One feature most archive formats are lacking is archive integrity/recovery. RAR has had this capability from the start and thus remains the format of choice for those concerned with data loss from events such as storage media bit rot: https://en.wikipedia.org/wiki/Data_degradation
It would be a shame to not use this opportunity to also incorporate data integrity.
PAR1 and PAR2 specifications are available on the net; however, I’m not sure where to find the actual PAR3 specification, but maybe you could start here: https://www.livebusinesschat.com/smf/index.php?topic=2118.0 and here: https://multipar.eu/
PA needs a huge push on the deduplication department.
Further improvements to rep-fma will help but given that rar for example can completely destroy PA for some sets of data it would be a good idea to consider other options.
Hash based deduplication like rar5 can do could be a very good way to ensure no complete duplicate files are stored twice with almost complete disregard for dictionary sizes or how far apart they are.

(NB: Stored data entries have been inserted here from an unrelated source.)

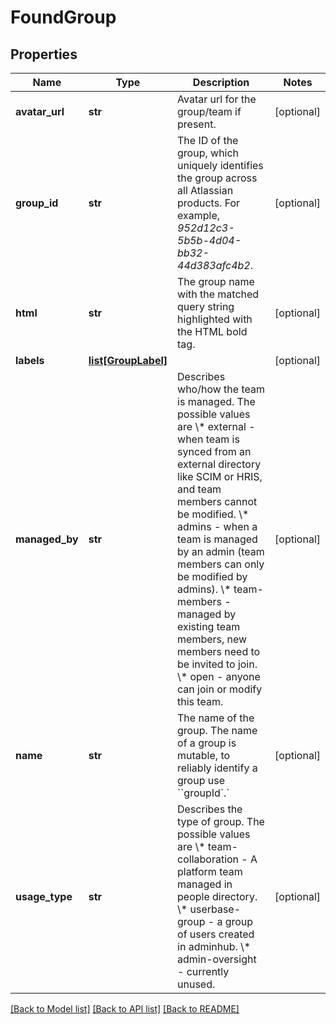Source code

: # FoundGroup

## Properties
Name | Type | Description | Notes
------------ | ------------- | ------------- | -------------
**avatar_url** | **str** | Avatar url for the group/team if present. | [optional] 
**group_id** | **str** | The ID of the group, which uniquely identifies the group across all Atlassian products. For example, *952d12c3-5b5b-4d04-bb32-44d383afc4b2*. | [optional] 
**html** | **str** | The group name with the matched query string highlighted with the HTML bold tag. | [optional] 
**labels** | [**list[GroupLabel]**](GroupLabel.md) |  | [optional] 
**managed_by** | **str** | Describes who/how the team is managed. The possible values are   \\* external - when team is synced from an external directory like SCIM or HRIS, and team members cannot be modified.   \\* admins - when a team is managed by an admin (team members can only be modified by admins).   \\* team-members - managed by existing team members, new members need to be invited to join.   \\* open - anyone can join or modify this team. | [optional] 
**name** | **str** | The name of the group. The name of a group is mutable, to reliably identify a group use &#x60;&#x60;groupId&#x60;.&#x60; | [optional] 
**usage_type** | **str** | Describes the type of group. The possible values are   \\* team-collaboration - A platform team managed in people directory.   \\* userbase-group - a group of users created in adminhub.   \\* admin-oversight - currently unused. | [optional] 

[[Back to Model list]](../README.md#documentation-for-models) [[Back to API list]](../README.md#documentation-for-api-endpoints) [[Back to README]](../README.md)

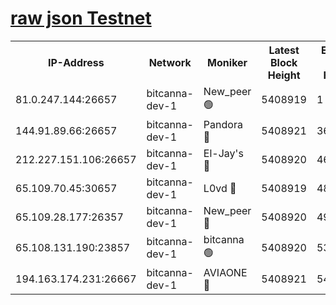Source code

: [raw json Testnet](https://rpc-check.bcat.stavr.tech/bcat/rpc-bcat-result.json)
=


<table><tr><th>IP-Address</th><th>Network</th><th>Moniker</th><th>Latest Block Height</th><th>Earliest Block Height</th><th>Catching Up</th><th>Tx Index</th><th>Voting Power</th><th>Scan Time</th></tr><tr><td>81.0.247.144:26657</td><td>bitcanna-dev-1</td><td>New_peer 🟢</td><td>5408919</td><td>1</td><td>False</td><td>on</td><td>0</td><td>2023-12-08T06:44:21.203027322UTC</td></tr><tr><td>144.91.89.66:26657</td><td>bitcanna-dev-1</td><td>Pandora 🔴</td><td>5408921</td><td>3675711</td><td>False</td><td>on</td><td>2096387</td><td>2023-12-08T06:44:31.102919123UTC</td></tr><tr><td>212.227.151.106:26657</td><td>bitcanna-dev-1</td><td>El-Jay's 🔴</td><td>5408920</td><td>4670391</td><td>False</td><td>on</td><td>2240570</td><td>2023-12-08T06:44:27.955210647UTC</td></tr><tr><td>65.109.70.45:30657</td><td>bitcanna-dev-1</td><td>L0vd 🔴</td><td>5408919</td><td>4828155</td><td>False</td><td>on</td><td>7920</td><td>2023-12-08T06:44:21.541897246UTC</td></tr><tr><td>65.109.28.177:26357</td><td>bitcanna-dev-1</td><td>New_peer 🔴</td><td>5408920</td><td>4952911</td><td>False</td><td>on</td><td>2237067</td><td>2023-12-08T06:44:28.309674452UTC</td></tr><tr><td>65.108.131.190:23857</td><td>bitcanna-dev-1</td><td>bitcanna 🟢</td><td>5408920</td><td>5308920</td><td>False</td><td>off</td><td>0</td><td>2023-12-08T06:44:28.709355317UTC</td></tr><tr><td>194.163.174.231:26667</td><td>bitcanna-dev-1</td><td>AVIAONE 🔴</td><td>5408921</td><td>5404051</td><td>False</td><td>on</td><td>1949865</td><td>2023-12-08T06:44:33.505340841UTC</td></tr></table>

Sorting the data before storing it could also be a good idea, compress all the files with the same extension secuentially, given that they are more likely to contain similar data.
these kinds of optimizations are all in all relatively cheap to do in terms of run time but can help for deduplication dramatically in cases plzma4 and rep-fma are failing
Thread for Jpeg codec for advanced codec pack / .pa format.
We already did our jpeg codec 6-7 years ago, maybe @eugene remembers what time exactly :). I believe our initial numbers were that it got compression gain of around 18% (vs 22%-24% of competition) but was 2x-3x faster than WinZip jpeg even in single thread state.
So @eugene gene started rewriting it earlier this year. It will be fun to see what specs we end up with.